- Location: Shorter, Alabama; 8680 County Road 40;
- Opened: 1983
- Theme: Where you can be a Winner Too!
- No. of rooms: 300 (closed)
- Notable restaurants: Oasis Buffet (closed)
- Casino type: Land-Based
- Owner: Milton McGregor
- Renovated in: 2009
- Website: victoryland.com

= Victoryland =

Casino and hotel in Alabama

VictoryLand is a casino and hotel in Shorter, Alabama.

==Facilities==
===Greyhound racing track===
The 1,230-foot greyhound racing track operated for 27 years but live racing came to an end in 2011. Victoryland still offers simulcasts and wagering for both greyhound and thoroughbred races elsewhere.

===Quincy's 777 casino===
VictoryLand is home to Quincy's 777, a casino, and currently has around 7,000 different slot machines. Before its closure, Quincy's 777 was the largest electronic bingo casino in the state.

===Oasis Hotel===
The Oasis Hotel, was a 300-room hotel which was built on the VictoryLand property, and opened on November 1, 2009. It was closed on August 12, 2010 and has not reopened since that time. The hotel had a fine-dining restaurant called Whitfield's Steakhouse, O's Lobby Bar, and the O Brew cafe'.

==History==
On August 12, 2010, VictoryLand closed its casino, restaurant and hotel operations. Victoryland casino's restaurant remained operational, but hotel operations were closed. The casino is fully operational as of 2022.

On October 4, 2010, VictoryLand owner Milton McGregor was arrested along with 10 state senators and lobbyists after a federal probe relating to the improprieties of state gambling legislation. McGregor was charged with one count of conspiracy, 6 counts of bribery and 11 counts of honest services fraud. He was acquitted on all counts in March 2012. The casino floor was reopened in December 2012, over the objection of Attorney General Luther Strange, who argued that VictoryLand's electronic bingo machines were illegal slot machines.

···

PROBLEM A:
Name the facilities listed under the "Facilities" heading of the VictoryLand article.
PROBLEM B:
Pick up the VictoryLand article after its final sentence and extend its history section.

···

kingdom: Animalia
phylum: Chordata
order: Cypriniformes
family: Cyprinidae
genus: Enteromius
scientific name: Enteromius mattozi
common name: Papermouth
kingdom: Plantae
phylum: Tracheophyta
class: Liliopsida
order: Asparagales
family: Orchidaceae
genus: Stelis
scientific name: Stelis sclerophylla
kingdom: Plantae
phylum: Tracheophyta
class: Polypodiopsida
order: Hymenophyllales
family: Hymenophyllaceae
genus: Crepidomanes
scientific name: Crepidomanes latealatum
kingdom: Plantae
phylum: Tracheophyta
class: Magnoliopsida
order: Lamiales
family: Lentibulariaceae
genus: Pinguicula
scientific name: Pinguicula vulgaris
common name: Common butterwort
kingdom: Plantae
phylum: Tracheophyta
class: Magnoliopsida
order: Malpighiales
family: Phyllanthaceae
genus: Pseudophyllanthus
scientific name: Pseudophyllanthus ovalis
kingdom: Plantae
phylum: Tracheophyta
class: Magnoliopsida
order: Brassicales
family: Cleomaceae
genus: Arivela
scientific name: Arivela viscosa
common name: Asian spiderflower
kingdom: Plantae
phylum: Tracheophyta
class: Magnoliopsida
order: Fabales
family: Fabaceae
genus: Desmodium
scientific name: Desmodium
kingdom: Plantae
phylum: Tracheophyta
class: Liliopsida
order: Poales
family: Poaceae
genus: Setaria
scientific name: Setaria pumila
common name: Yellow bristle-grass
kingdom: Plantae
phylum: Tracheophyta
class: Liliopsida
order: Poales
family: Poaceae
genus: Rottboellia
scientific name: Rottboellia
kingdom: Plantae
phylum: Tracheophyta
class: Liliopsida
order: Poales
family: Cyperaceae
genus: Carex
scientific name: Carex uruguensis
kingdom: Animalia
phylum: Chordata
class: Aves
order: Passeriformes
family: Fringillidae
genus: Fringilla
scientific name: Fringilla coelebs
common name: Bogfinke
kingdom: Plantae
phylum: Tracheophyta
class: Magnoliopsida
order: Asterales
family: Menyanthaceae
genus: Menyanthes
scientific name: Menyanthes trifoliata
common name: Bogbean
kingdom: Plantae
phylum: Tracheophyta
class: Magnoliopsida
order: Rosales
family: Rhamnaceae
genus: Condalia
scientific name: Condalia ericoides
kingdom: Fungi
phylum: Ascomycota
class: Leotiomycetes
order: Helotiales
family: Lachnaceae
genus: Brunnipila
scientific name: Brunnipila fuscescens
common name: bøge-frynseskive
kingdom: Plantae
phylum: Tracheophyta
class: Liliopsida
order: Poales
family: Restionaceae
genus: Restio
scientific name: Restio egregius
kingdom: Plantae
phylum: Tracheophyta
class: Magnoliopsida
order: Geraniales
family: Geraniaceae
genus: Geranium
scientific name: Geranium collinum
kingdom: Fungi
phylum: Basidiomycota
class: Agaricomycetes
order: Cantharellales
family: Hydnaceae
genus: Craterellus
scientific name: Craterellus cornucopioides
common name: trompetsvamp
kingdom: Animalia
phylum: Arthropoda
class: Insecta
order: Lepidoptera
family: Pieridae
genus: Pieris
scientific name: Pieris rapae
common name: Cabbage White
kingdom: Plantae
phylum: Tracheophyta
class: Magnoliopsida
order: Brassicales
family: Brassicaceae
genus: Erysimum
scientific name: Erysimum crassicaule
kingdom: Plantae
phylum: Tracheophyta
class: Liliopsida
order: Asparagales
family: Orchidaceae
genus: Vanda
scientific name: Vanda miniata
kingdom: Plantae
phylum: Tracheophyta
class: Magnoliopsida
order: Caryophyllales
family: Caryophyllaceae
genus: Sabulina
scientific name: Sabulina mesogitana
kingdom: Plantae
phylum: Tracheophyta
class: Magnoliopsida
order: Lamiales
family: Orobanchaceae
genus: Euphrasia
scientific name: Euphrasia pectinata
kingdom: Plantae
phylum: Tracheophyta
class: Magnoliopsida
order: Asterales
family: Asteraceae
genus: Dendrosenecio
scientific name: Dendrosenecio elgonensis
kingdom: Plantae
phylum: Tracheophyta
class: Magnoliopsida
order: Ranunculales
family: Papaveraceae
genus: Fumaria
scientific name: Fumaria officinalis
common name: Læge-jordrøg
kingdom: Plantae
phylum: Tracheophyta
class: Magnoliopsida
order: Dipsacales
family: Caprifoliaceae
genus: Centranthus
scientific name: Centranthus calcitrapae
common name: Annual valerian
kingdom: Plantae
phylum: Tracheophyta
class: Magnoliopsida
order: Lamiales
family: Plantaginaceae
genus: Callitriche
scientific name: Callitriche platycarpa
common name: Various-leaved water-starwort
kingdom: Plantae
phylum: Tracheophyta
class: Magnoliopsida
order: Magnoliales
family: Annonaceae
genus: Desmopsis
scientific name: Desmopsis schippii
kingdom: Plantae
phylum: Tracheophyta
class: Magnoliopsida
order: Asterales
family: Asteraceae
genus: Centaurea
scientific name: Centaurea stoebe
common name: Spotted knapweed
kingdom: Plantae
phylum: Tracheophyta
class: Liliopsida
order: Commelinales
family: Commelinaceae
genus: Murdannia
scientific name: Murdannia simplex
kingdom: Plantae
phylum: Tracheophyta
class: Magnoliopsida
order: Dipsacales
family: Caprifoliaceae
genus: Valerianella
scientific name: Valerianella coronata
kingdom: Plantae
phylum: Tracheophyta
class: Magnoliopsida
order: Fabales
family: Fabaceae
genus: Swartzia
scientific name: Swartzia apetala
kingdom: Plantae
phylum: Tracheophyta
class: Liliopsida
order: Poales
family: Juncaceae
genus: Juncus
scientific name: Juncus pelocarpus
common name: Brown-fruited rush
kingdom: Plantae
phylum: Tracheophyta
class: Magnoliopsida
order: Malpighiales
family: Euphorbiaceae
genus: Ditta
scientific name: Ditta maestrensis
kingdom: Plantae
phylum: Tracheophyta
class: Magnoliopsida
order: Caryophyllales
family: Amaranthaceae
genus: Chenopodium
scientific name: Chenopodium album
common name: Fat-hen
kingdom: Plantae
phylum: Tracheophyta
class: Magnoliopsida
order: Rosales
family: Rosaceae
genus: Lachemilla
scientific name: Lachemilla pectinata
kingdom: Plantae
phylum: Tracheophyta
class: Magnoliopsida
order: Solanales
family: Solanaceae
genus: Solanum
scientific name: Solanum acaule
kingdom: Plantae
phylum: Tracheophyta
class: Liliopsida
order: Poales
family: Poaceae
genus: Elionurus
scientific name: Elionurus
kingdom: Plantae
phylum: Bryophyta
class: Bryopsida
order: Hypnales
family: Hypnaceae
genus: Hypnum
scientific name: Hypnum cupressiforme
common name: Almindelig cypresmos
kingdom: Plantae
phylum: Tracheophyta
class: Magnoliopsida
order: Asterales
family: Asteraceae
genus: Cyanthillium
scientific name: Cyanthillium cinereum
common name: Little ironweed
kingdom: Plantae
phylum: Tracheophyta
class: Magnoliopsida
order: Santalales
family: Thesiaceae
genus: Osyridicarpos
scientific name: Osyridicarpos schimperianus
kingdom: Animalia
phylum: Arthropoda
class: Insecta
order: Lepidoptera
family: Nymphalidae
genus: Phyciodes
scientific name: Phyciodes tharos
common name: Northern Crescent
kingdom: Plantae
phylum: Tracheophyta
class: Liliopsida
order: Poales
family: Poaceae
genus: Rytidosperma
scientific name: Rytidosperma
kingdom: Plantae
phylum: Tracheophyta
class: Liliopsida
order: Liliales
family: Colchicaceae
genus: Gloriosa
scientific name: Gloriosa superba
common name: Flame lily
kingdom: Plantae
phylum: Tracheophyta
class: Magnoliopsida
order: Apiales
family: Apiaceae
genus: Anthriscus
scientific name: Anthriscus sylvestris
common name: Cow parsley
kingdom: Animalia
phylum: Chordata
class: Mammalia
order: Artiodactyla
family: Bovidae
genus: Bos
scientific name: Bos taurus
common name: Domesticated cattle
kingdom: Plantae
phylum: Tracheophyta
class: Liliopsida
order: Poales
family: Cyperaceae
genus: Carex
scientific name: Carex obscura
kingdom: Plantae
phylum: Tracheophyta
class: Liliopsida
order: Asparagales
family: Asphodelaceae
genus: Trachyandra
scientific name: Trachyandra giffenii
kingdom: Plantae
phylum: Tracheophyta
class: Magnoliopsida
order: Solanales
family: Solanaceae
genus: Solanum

···

FINAL ANSWER A:
Greyhound racing track
Quincy's 777 casino
Oasis Hotel

FINAL ANSWER B:
On June 25, 2015, Judge William Shashy dismissed the civil forfeiture case against Victoryland brought after the Attorney General Luther Strange's office executed a search warrant in 2013 seizing $263,106 in cash and 1,615 gaming machines. Judge Shashy said "The state could not and did not offer any substantive reason why it permitted this state of affairs to continue at other facilities, while taking its present stance against the same operations at Victoryland…The propriety of the State of Alabama electing to currently pursue action against only one facility is of great concern. It is apparent at the present time that the State of Alabama is cherrypicking which facilities should remain open or closed. This Court refuses to be used an instrument to perpetuate unfair treatment," This gave Victoryland the right to re-open with full operations able to resume.

VictoryLand reopened September 14, 2016 with 502 electronic bingo gaming machines on the casino floor.
In September 2022, the Alabama Supreme Court issued a ruling in the case of State of Alabama vs Epic Tech LLC in which the court concluded that the electronic bingo gaming at Victoryland and two other casinos in the state constituted illegal gambling enterprises . The court granted the State of Alabama’s request to prohibit the casinos from continuing to offer so-called “electronic bingo” – a misnomer used by the casinos to mean “video-slot-machine gambling” – at their respective facilities. In early 2023, Victoryland replaced all of its electronic bingo machines with historical horse racing machines which were interpreted as being legal under existing Alabama law.